80-20 rule that says that 80% of the results are coming from 20% of the subjects.
This is a good rule of thumb for determining how much testing is enough.
you can typically test approximately 80% of the functionality that people actually use by focusing on 20% of the possible test combinations.
This can be applied to any field as follows:
- 80% of the revenue of a company is coming from 20% of the clients
- 80% of the donations for a charity are coming from 20% of the people
- 80% of the books from a bookstore are purchased by 20% of the clients
- 80% of the clients are using 20% of the functionality
- 80% of the bugs are caused by 20% of the functionality
Microsoft noted that by fixing the top 20% of the most-reported bugs, 80% of the related errors and crashes in a given system would be eliminated
In load testing, it is common practice to estimate that 80% of the traffic occurs during 20% of the time
How does this apply to testing?
Well, the project release date is fixed so you cannot test everything well.
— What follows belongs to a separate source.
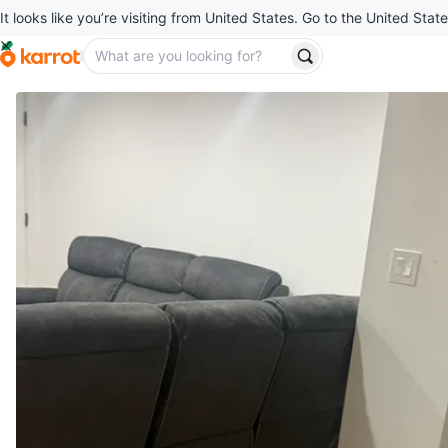
It looks like you’re visiting from United States. Go to the United State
So, test only 20% of the application as this is what the majority of the users will use.
Select the 20% of the application's functionalities that have the highest risk and test them well.
Test the remaining 80% of the functionalities by just taking the happy paths.
You think you did a good job, the project manager is happy with the results.
And after the release, the support team receives lots of issues from the clients about the 80% of the application not tested well.
More, the senior management of the company starts noticing problems all over the application too.
The solution is, of course, applying an endless number of patches with bug fixes for the issues discovered by the customers, frustrating the customers as much as possible and wasting as much time as possible for both the development and testing team.